1442- Abdürrezzak Tavus'tan aynı yönde bir fetva bildirir.

 

 

 

1443- Abdürrezzak İbn Ömer' den aynı yönde bir fetva bildirir.

 

Tahric: İbn Ebi Şeybe (s. 58), Said kanalıyla EyyÜb' den ve başka bir lafızla Beyhakı (2/406), Nafi' kanalıyla İbn Ömer' den rivayet ettiler.

 

 

 

1444- Hasan(-ı BasrI) der ki: "Menimin giysinin bir bölümüne bulaştığından emin olduğumda o kısımı yıkadım, kalan kısımlara da su serptim."

Görev A
Fetva rivayetleriyle ilgili metinde "1443- Abdürrezzak İbn" ifadesinden başlayıp "den rivayet ettiler." ifadesi de dahil olmak üzere olan kısmı yeniden yaz. Bu kısımda "fetva" yerine "görüş" kullan.
Görev B
Fetva rivayetleriyle ilgili metni son cümlesinden sonra devam ettir.

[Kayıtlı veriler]
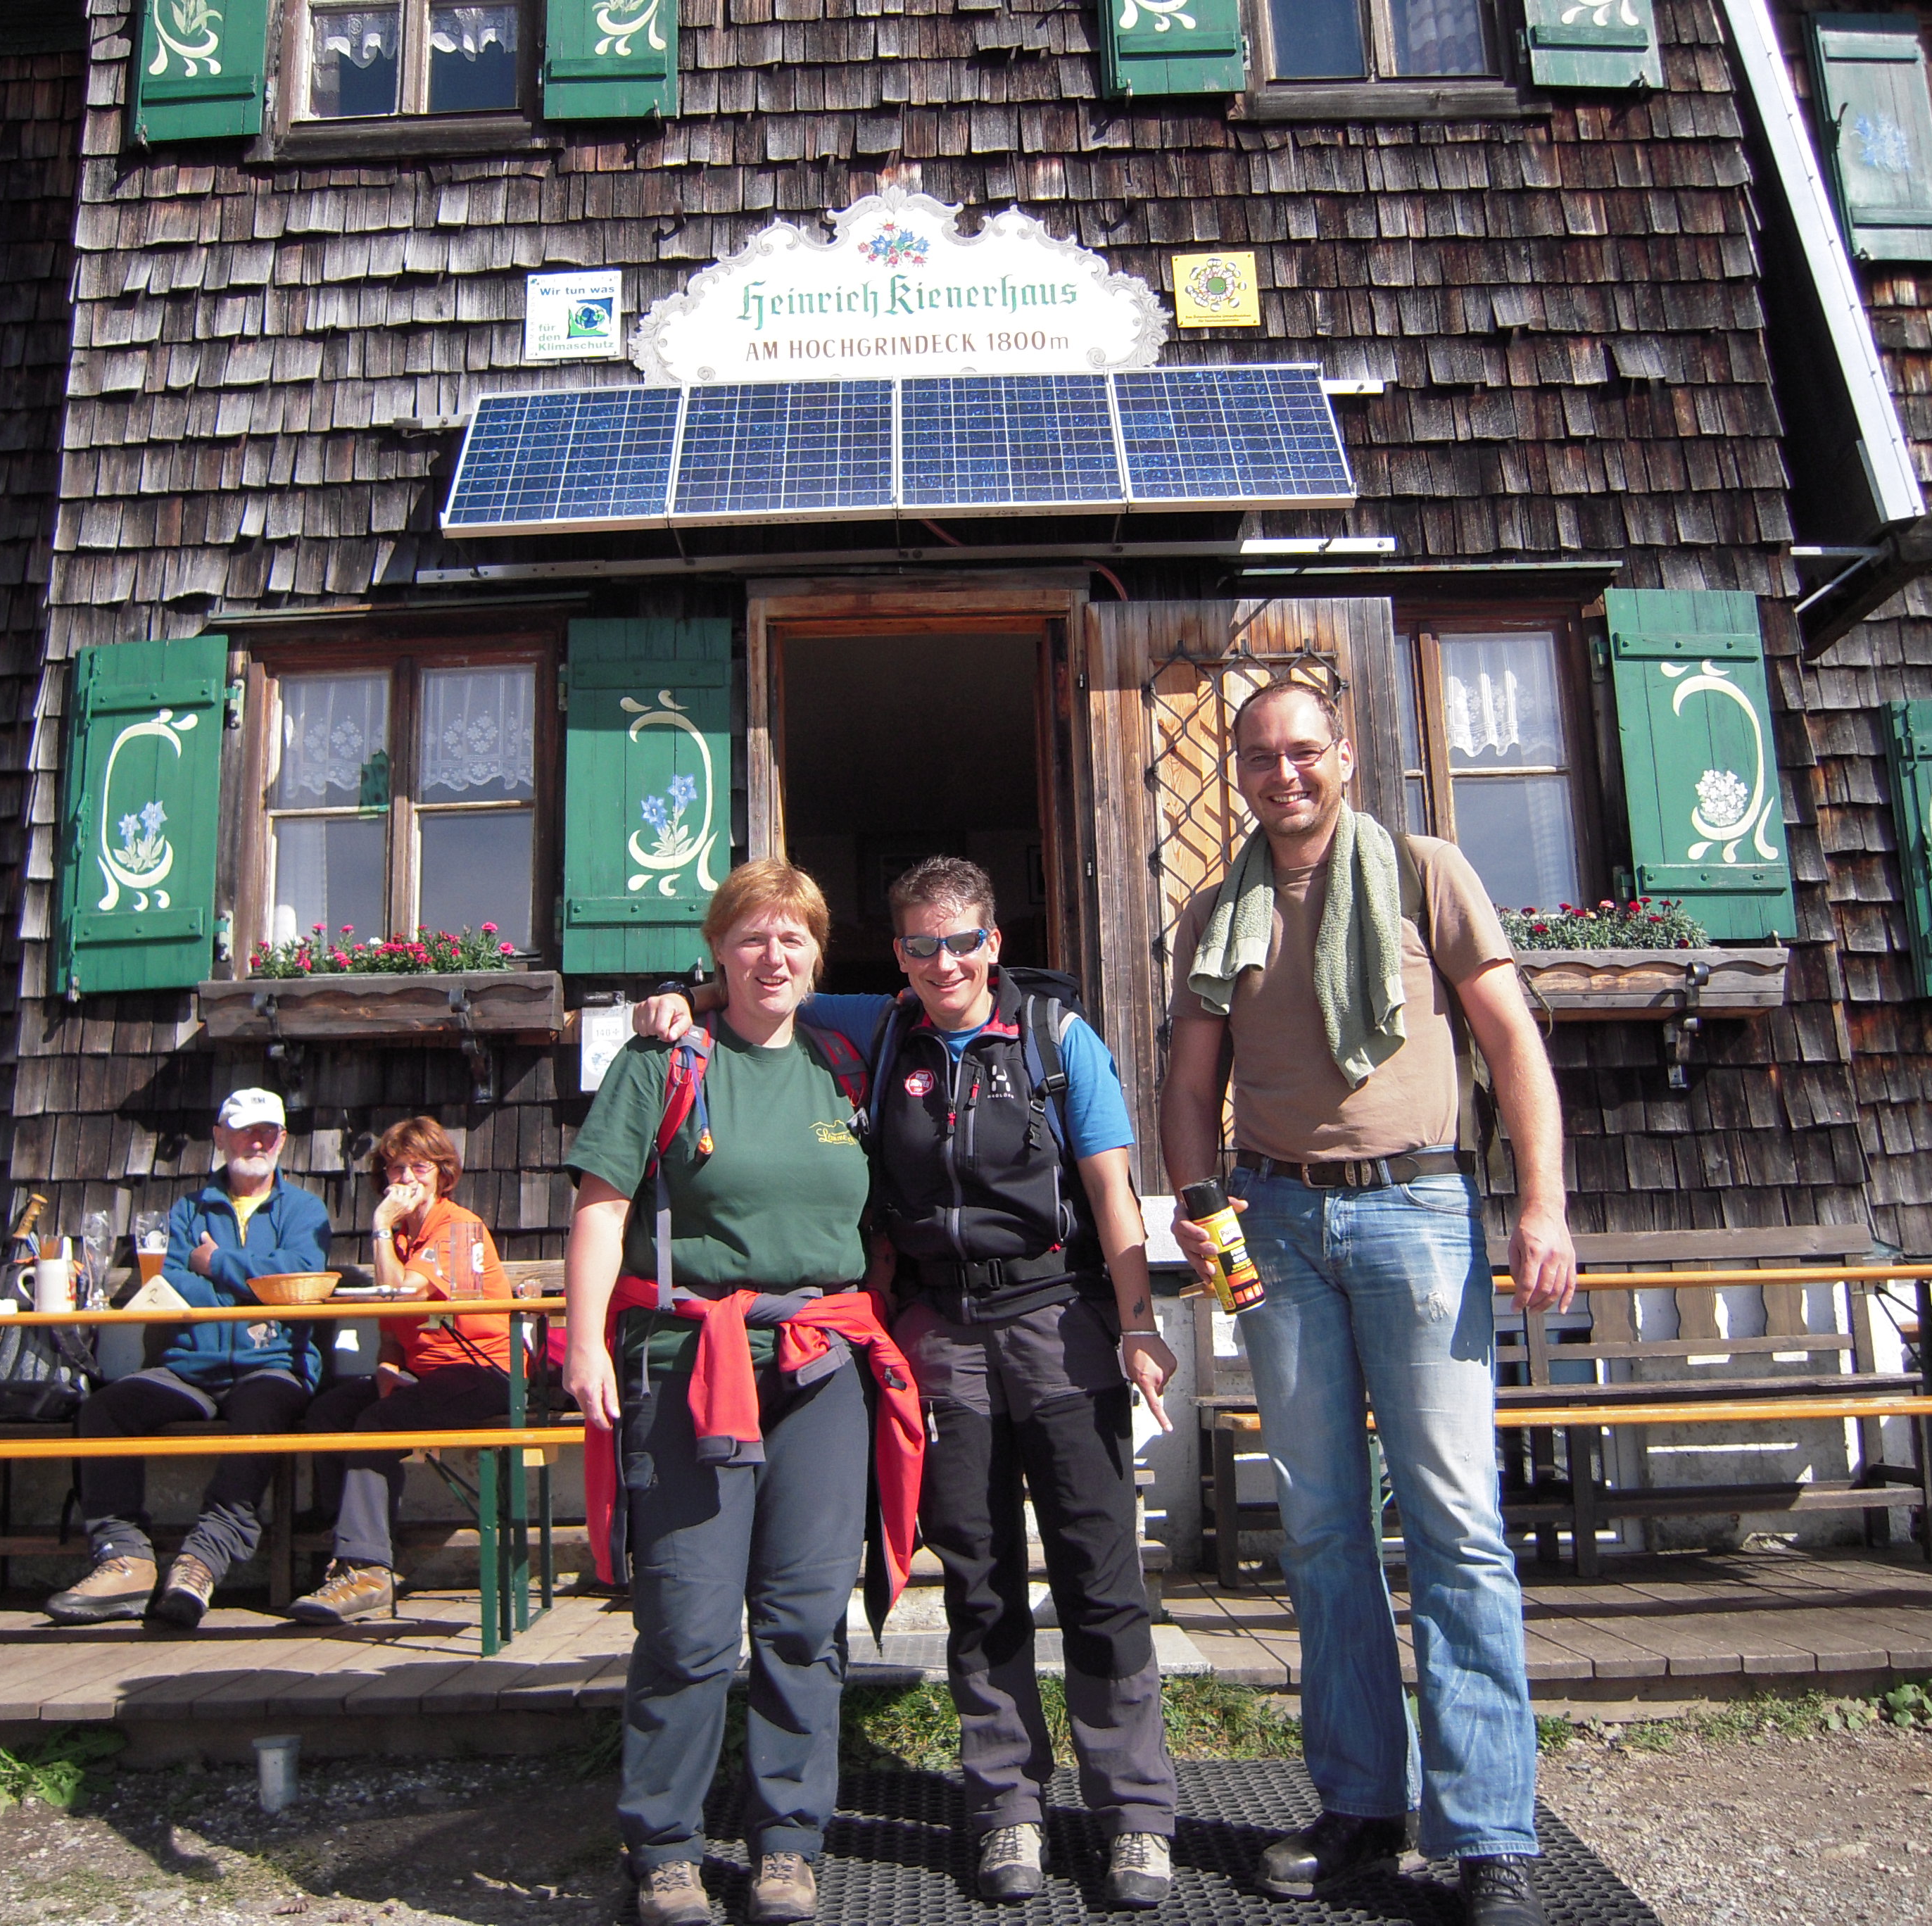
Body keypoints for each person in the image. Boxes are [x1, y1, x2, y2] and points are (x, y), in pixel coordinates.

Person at [637, 855, 1182, 1909]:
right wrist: (683, 994)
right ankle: (1006, 1812)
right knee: (979, 1582)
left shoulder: (1059, 1042)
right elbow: (767, 968)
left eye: (963, 943)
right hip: (942, 1332)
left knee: (1098, 1574)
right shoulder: (883, 1032)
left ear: (995, 944)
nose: (945, 964)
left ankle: (1134, 1817)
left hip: (1061, 1323)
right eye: (922, 947)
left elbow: (1114, 1193)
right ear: (898, 955)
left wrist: (1140, 1324)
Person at [1161, 681, 1577, 1926]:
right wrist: (1196, 1192)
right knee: (1325, 1530)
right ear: (1235, 771)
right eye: (1259, 756)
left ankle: (1490, 1836)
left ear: (1341, 756)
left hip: (1421, 1217)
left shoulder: (1420, 869)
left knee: (1453, 1522)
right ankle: (1356, 1812)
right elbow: (1190, 1083)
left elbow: (1510, 1042)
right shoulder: (1212, 912)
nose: (1282, 772)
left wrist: (1541, 1205)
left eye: (1302, 751)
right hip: (1275, 1227)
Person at [564, 859, 923, 1926]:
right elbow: (598, 1206)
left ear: (820, 954)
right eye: (753, 938)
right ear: (719, 951)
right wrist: (584, 1342)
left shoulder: (845, 1058)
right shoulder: (663, 1058)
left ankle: (786, 1844)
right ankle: (665, 1844)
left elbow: (949, 991)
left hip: (822, 1367)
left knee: (806, 1620)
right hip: (689, 1365)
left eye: (795, 938)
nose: (776, 956)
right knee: (685, 1621)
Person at [44, 1086, 334, 1628]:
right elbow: (172, 1283)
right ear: (219, 1137)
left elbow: (294, 1278)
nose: (258, 1141)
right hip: (190, 1367)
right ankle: (124, 1558)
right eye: (246, 1131)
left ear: (283, 1140)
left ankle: (202, 1559)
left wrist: (216, 1262)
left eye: (268, 1132)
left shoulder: (306, 1209)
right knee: (105, 1409)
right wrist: (248, 1283)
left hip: (272, 1364)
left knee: (262, 1412)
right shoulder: (187, 1209)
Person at [290, 1116, 514, 1625]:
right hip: (427, 1374)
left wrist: (378, 1226)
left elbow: (401, 1294)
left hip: (485, 1372)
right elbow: (391, 1327)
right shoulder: (398, 1242)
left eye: (420, 1167)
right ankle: (345, 1543)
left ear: (442, 1174)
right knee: (329, 1411)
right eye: (397, 1169)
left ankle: (367, 1569)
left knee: (377, 1425)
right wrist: (388, 1367)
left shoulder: (456, 1227)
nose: (408, 1180)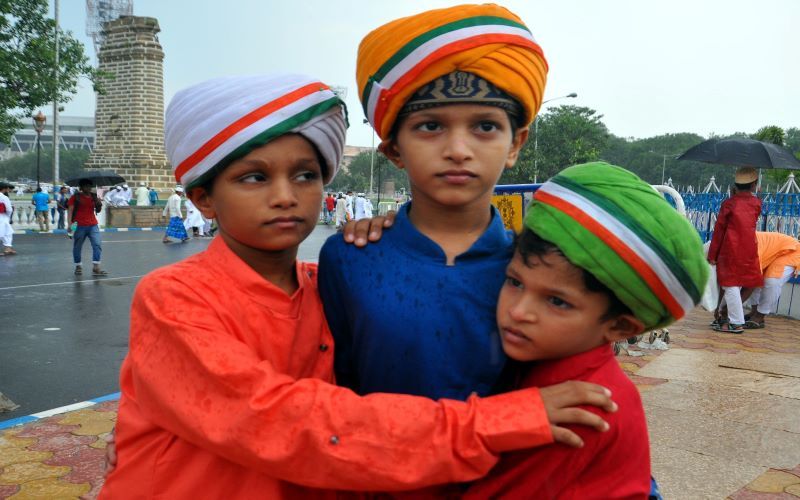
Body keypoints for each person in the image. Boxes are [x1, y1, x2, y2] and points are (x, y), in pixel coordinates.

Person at [100, 73, 613, 499]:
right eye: (254, 178)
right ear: (203, 199)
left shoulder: (332, 277)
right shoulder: (175, 296)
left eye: (305, 176)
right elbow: (281, 421)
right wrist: (498, 422)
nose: (285, 196)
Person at [319, 2, 548, 402]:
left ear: (515, 144)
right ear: (394, 150)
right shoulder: (348, 257)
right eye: (430, 126)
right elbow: (334, 388)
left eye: (485, 126)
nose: (458, 150)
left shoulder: (539, 269)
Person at [458, 162, 708, 498]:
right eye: (515, 281)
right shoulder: (550, 361)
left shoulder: (581, 409)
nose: (518, 311)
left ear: (619, 326)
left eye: (557, 302)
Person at [707, 167, 762, 333]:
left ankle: (736, 323)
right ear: (754, 185)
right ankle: (724, 316)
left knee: (730, 285)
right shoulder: (757, 203)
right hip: (750, 249)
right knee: (737, 285)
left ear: (735, 185)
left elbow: (719, 231)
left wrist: (713, 255)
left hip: (730, 249)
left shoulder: (729, 204)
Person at [744, 231, 800, 328]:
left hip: (792, 251)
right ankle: (754, 311)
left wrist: (731, 307)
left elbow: (752, 281)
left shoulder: (752, 245)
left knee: (772, 280)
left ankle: (760, 316)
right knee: (755, 280)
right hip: (773, 253)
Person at [67, 178, 107, 276]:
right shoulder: (75, 197)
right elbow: (70, 211)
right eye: (86, 186)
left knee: (97, 244)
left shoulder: (94, 196)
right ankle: (78, 266)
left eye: (90, 186)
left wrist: (99, 204)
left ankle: (96, 267)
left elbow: (98, 210)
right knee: (77, 246)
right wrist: (69, 224)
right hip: (78, 225)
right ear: (81, 187)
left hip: (93, 225)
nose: (88, 188)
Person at [0, 182, 16, 255]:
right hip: (2, 216)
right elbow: (9, 209)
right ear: (4, 189)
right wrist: (8, 216)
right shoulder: (4, 197)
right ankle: (8, 248)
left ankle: (8, 248)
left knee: (7, 232)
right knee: (6, 232)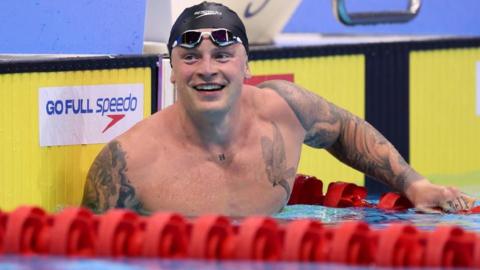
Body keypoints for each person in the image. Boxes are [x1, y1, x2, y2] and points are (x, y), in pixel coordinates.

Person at [82, 1, 474, 216]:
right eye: (190, 57)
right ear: (171, 69)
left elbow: (344, 130)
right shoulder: (127, 165)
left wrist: (414, 184)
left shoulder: (284, 109)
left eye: (222, 55)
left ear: (246, 64)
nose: (206, 70)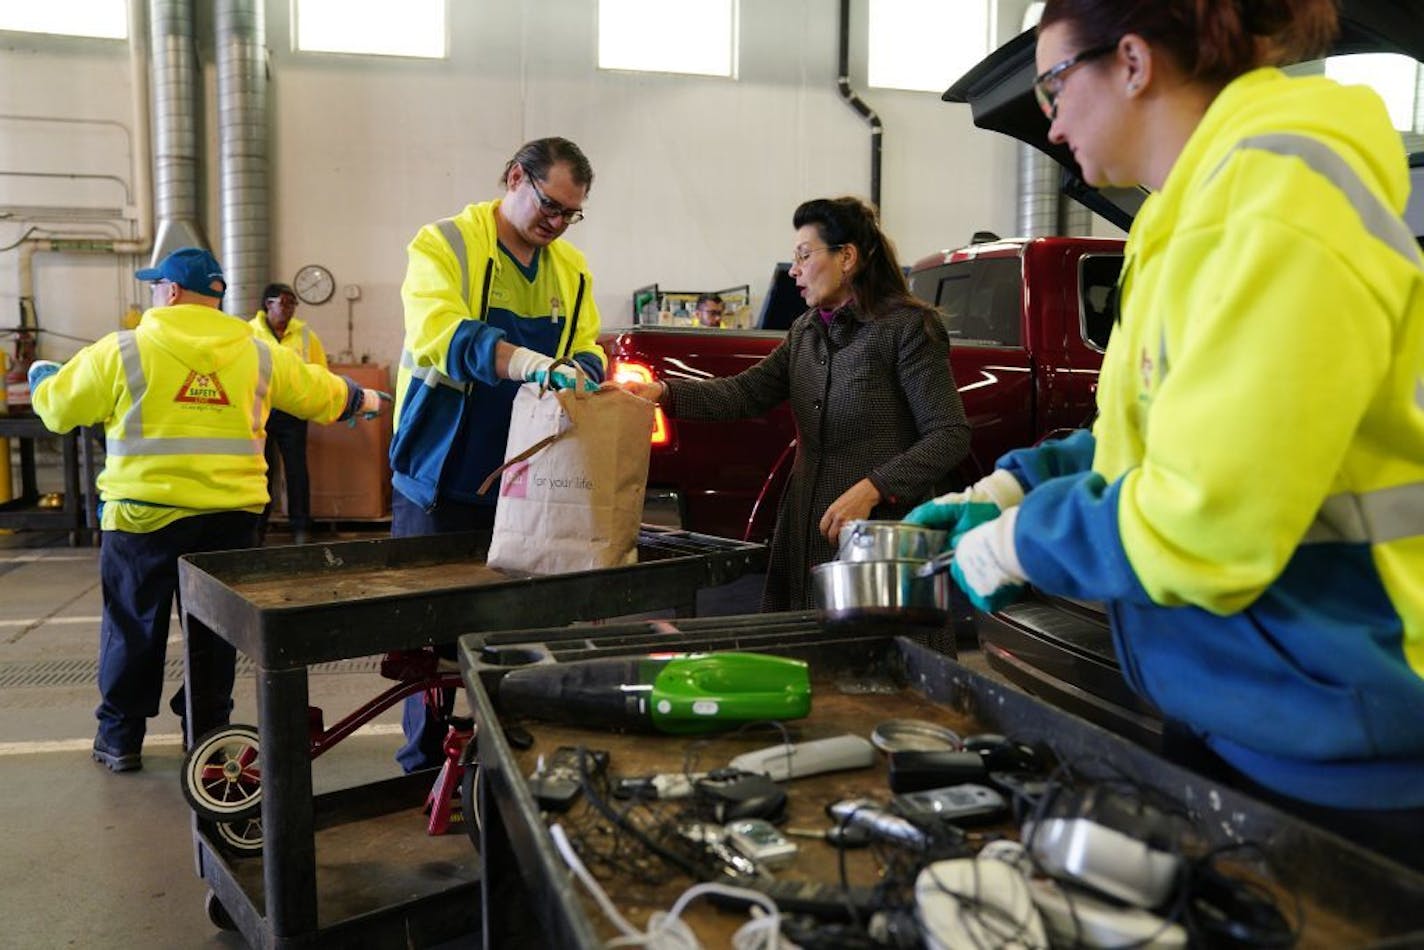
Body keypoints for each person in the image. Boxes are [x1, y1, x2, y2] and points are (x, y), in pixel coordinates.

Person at [906, 0, 1424, 867]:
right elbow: (1148, 441)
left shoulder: (1277, 202)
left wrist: (1016, 546)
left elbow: (1205, 518)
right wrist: (1014, 486)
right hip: (1243, 704)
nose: (1052, 118)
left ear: (1135, 63)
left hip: (1343, 735)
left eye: (1054, 84)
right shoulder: (1181, 215)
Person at [27, 247, 388, 772]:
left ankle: (120, 739)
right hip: (231, 521)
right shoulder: (257, 351)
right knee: (214, 632)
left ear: (170, 292)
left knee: (133, 626)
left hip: (142, 517)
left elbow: (59, 410)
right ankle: (207, 732)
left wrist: (42, 379)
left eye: (157, 285)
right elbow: (320, 394)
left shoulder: (123, 350)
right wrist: (369, 401)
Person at [619, 196, 970, 611]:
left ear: (848, 258)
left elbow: (949, 434)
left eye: (805, 256)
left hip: (874, 540)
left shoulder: (907, 329)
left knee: (873, 665)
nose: (796, 271)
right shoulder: (806, 331)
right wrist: (661, 393)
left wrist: (875, 488)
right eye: (794, 258)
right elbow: (744, 392)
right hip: (806, 530)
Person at [390, 136, 606, 771]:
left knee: (514, 633)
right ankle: (424, 765)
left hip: (523, 483)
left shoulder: (571, 269)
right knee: (427, 639)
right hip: (440, 472)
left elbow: (589, 341)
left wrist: (585, 368)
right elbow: (441, 333)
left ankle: (498, 767)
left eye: (571, 213)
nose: (557, 222)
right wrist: (534, 364)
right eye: (549, 204)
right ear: (515, 176)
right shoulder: (444, 244)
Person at [251, 282, 328, 544]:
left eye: (292, 304)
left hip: (294, 413)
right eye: (283, 303)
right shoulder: (248, 333)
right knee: (262, 472)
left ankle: (301, 528)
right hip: (260, 411)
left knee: (296, 471)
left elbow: (320, 374)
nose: (289, 309)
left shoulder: (306, 336)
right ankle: (257, 530)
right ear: (267, 304)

Görev yanıtı A
1443- Abdürrezzak İbn Ömer' den aynı yönde bir görüş bildirir.

 

Tahric: İbn Ebi Şeybe (s. 58), Said kanalıyla EyyÜb' den ve başka bir lafızla Beyhakı (2/406), Nafi' kanalıyla İbn Ömer' den rivayet ettiler.

Görev yanıtı B
1445- Yahya b. Abdirrahman b. Hatib bildiriyor: Ömer b. el-Hattab ile umreye gittim. Bulunduğumuz kafilede Amr b. el-As da vardı. Ömer yolun bir yerinde gece vakti suya yakın bir bölgede konakladı. Uyuyunca da ihtilam oldu. Uyandığında sabah olmaya yakındı. Hemen yola koyuldu ve hızlıca yol alarak bir su başına vardı. Suya varınca oturup giysisine meninin değdiği yerleri yıkamaya başladı. Amr ona: "Yanımızda giymen için başka giysiler de var. Onlardan giy ve bırak bunu yıkasınlar" deyince, Ömer şu karşılığı verdi: "Hayret bir şeysin ey Amr! Sen giymeye elbise buluyorsan herkes bulamaz ya! Vallahi senin dediğini yaparsam herkes öyle yapmaya kalkar. Bunun yerine meninin bulaştığını gördüğüm yerleri yıkar, görmediğim yerlere ise su serperim."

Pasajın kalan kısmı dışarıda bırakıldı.